COVID-19 deaths and infections are rising faster than they were a year ago, despite the vaccination of hundreds of millions of people in Europe. While Europe’s COVID-19 death toll last year rose by 50,000 from October 18 to November 11 of 2020, from 250,000 to 300,000, Europe is on track to record tens of thousands more deaths in the same period this year.
European officials continue to claim that vaccination is the sole tool to halt the pandemic, even as they send unvaccinated children back into schools, workers back to work, and infections and deaths skyrocket.

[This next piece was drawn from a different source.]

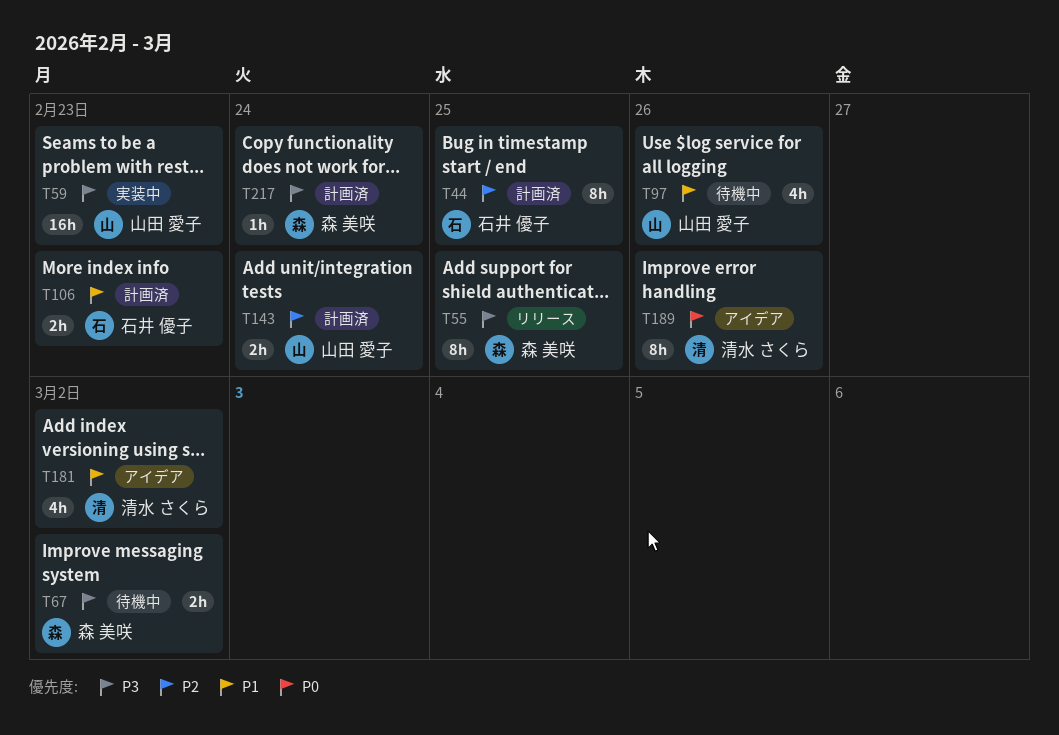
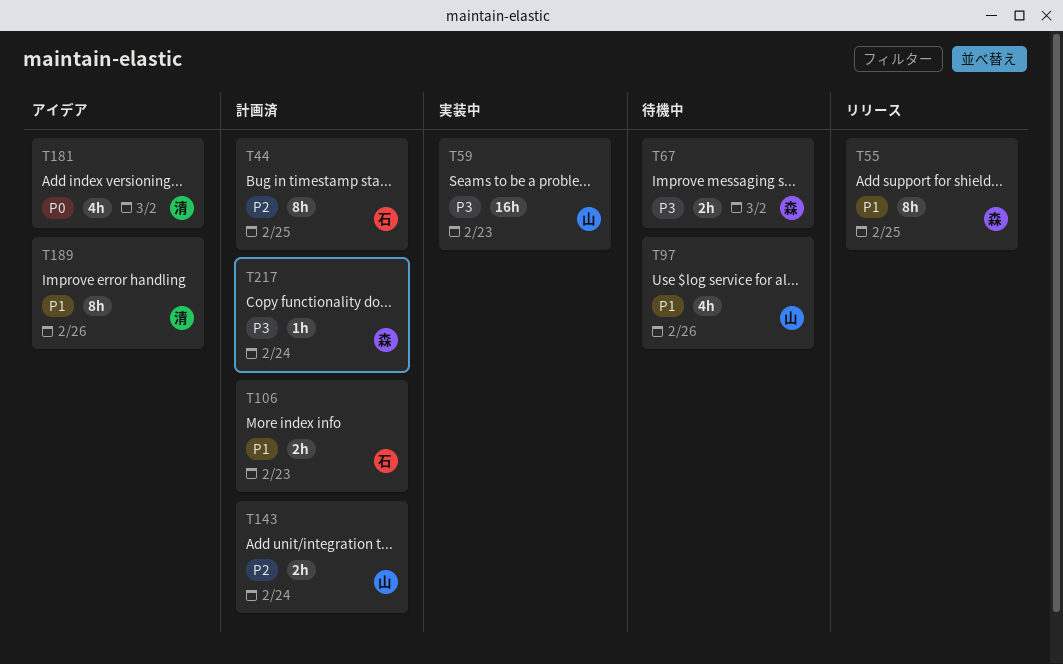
T55, priority: P3 -> P1
T181, priority: P1 -> P0
T189, priority: P0 -> P1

In France, where daily cases have just reached 10,000, Health Minister Olivier Véran recently told Libération that because of vaccination, he is less concerned about the rise in COVID-19 cases.
He said: “We are following this very closely, of course. This rise is taking place across Europe, unsurprisingly, as we know climate conditions favor the spread of respiratory viruses. However, we know vaccination has strongly limited the correlation between the number of infections and the number of serious cases and hospitalizations and deaths. So today, what I look at carefully, beyond the spread of the virus and incidence rates, it is mainly the pressure on hospitals, which is the fundamental indicator.”
In Britain, where Prime Minister Boris Johnson infamously declared, “No more f*cking lockdowns, let the bodies pile high in their thousands,” the government claimed it would take further measures only if COVID-19 deaths exceeded 1,000 weekly, or 52,000 per year. This figure has been reached, but the government is still not proposing any significant new public health measures.
In Germany, where daily infections have surged above 35,000, Health Minister Jens Spahn recently announced that the government is canceling the legal finding of an “epidemic situation of national scope,” ending the legal basis for anti-COVID-19 health measures. In Spain, the judicial system has repeatedly ruled that the lockdowns imposed last year to halt the pandemic were illegal.